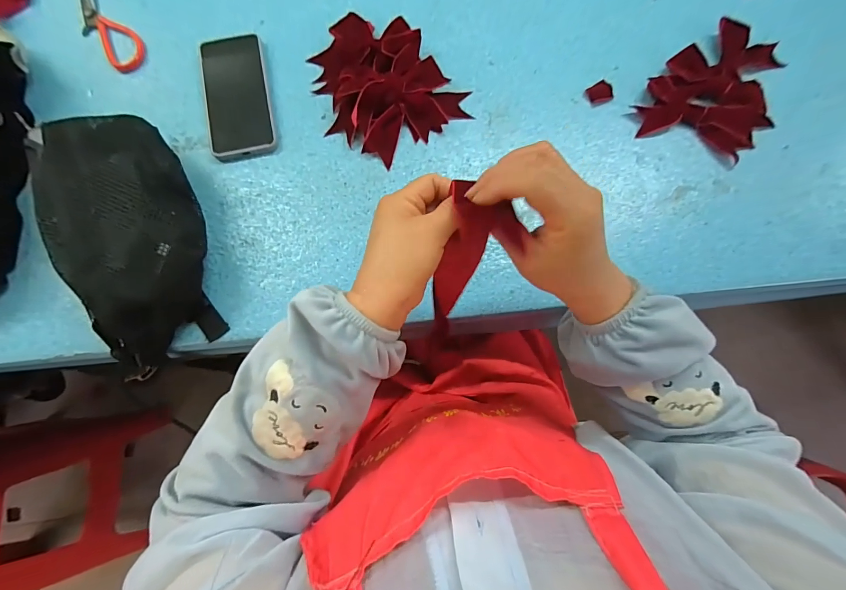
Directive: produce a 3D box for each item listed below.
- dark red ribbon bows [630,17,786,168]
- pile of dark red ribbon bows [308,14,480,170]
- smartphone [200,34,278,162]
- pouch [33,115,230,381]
[{"bbox_3d":[0.377,-0.255,0.466,0.224,0.016,0.140,-41,82,-8],"label":"dark red ribbon bows"},{"bbox_3d":[-0.052,-0.262,0.451,0.158,0.039,0.188,-41,82,-8],"label":"pile of dark red ribbon bows"},{"bbox_3d":[-0.229,-0.243,0.457,0.077,0.012,0.161,-12,79,-3],"label":"smartphone"},{"bbox_3d":[-0.301,-0.069,0.381,0.133,0.094,0.284,-21,79,-5],"label":"pouch"}]

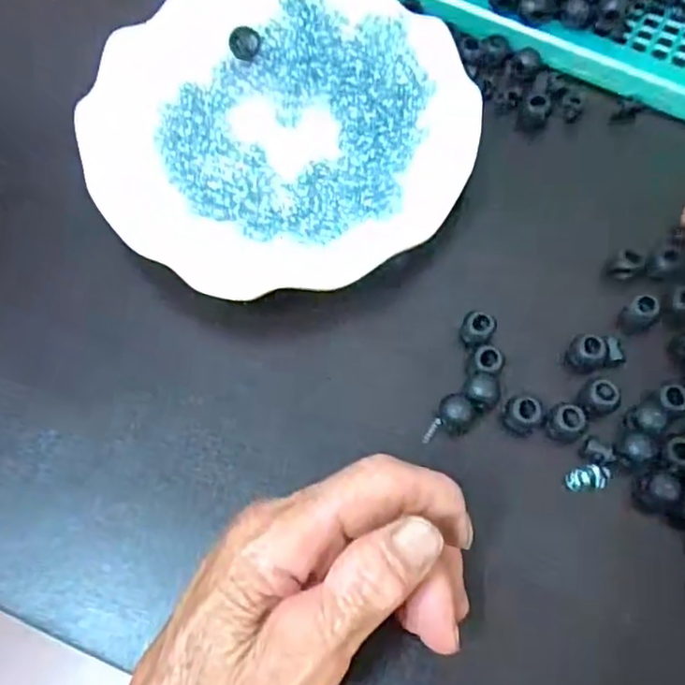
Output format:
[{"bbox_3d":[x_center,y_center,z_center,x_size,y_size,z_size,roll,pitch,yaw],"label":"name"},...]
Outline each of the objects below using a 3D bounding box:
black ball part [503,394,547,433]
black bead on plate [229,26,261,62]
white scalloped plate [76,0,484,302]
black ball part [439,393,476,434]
[{"bbox_3d":[0.078,0.031,0.277,0.016,0.013,0.015,-1,67,2],"label":"black ball part"},{"bbox_3d":[-0.050,-0.155,0.336,0.016,0.007,0.015,0,73,1],"label":"black bead on plate"},{"bbox_3d":[-0.030,-0.108,0.318,0.178,0.024,0.178,-1,67,2],"label":"white scalloped plate"},{"bbox_3d":[0.049,0.031,0.277,0.015,0.012,0.015,-1,67,2],"label":"black ball part"}]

-------------------------

Task goal:
Return, in full, every line of these entries that holds "below".

Result of the exercise:
Directive: produce a 3D box for each item listed below.
Outline each of the objects below using a 3D bounding box:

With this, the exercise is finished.